What to work on: Copy out each line of the data holding "Pinterest".

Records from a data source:
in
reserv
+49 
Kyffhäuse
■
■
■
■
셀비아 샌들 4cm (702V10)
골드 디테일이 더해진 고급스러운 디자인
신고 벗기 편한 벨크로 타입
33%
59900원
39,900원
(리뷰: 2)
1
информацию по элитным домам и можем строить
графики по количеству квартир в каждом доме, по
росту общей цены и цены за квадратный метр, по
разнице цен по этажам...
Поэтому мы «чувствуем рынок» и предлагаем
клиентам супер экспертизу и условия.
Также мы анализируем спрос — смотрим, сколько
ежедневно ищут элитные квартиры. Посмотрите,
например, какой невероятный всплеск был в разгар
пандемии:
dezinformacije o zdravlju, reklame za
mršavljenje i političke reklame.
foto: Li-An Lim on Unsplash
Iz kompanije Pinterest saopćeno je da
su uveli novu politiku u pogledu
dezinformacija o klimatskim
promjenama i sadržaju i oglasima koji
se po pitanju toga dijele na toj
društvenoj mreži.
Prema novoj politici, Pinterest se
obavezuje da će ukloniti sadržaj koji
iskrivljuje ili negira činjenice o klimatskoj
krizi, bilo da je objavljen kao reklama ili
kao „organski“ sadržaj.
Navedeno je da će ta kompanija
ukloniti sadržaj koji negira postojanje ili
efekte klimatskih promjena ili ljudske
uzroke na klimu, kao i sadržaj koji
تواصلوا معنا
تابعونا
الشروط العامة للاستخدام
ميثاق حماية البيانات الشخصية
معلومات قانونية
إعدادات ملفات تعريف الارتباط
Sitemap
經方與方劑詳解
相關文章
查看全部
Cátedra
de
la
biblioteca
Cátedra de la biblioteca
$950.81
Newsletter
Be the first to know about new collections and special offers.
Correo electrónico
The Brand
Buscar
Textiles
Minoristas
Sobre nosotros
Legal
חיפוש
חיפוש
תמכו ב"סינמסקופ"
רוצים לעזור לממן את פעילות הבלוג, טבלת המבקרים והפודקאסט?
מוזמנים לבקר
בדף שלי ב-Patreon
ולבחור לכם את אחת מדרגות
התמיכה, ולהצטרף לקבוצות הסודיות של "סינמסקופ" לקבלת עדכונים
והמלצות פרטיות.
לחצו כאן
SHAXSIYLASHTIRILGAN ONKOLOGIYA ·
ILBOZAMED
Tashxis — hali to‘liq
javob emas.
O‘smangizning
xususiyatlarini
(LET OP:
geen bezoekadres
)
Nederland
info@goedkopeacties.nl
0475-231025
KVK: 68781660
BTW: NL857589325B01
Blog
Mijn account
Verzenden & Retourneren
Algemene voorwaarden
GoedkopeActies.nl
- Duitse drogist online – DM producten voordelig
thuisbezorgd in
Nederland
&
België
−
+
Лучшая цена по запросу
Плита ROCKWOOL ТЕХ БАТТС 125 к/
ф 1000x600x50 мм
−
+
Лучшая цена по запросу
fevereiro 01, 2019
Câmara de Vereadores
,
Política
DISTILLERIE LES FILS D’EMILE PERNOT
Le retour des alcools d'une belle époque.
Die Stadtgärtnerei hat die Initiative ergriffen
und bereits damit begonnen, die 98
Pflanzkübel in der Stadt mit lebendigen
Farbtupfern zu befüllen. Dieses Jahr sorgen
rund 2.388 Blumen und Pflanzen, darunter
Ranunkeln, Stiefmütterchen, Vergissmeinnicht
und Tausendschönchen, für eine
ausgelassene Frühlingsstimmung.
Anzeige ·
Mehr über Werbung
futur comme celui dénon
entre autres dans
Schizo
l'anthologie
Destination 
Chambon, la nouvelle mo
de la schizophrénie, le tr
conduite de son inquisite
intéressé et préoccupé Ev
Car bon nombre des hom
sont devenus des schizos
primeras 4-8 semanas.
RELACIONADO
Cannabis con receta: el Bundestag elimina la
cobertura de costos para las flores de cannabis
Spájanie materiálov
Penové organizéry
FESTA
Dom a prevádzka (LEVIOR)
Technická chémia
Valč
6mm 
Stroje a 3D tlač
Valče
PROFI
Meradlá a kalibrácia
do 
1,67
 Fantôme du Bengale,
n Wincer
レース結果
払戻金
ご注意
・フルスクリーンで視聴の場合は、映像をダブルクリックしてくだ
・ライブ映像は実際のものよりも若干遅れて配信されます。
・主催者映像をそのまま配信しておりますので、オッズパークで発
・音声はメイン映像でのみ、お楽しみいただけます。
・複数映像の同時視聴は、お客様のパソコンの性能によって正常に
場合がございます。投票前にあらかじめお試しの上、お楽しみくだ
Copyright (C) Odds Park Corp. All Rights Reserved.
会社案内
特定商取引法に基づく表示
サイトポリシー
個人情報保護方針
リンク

The completed task:
Iz kompanije Pinterest saopćeno je da
Prema novoj politici, Pinterest se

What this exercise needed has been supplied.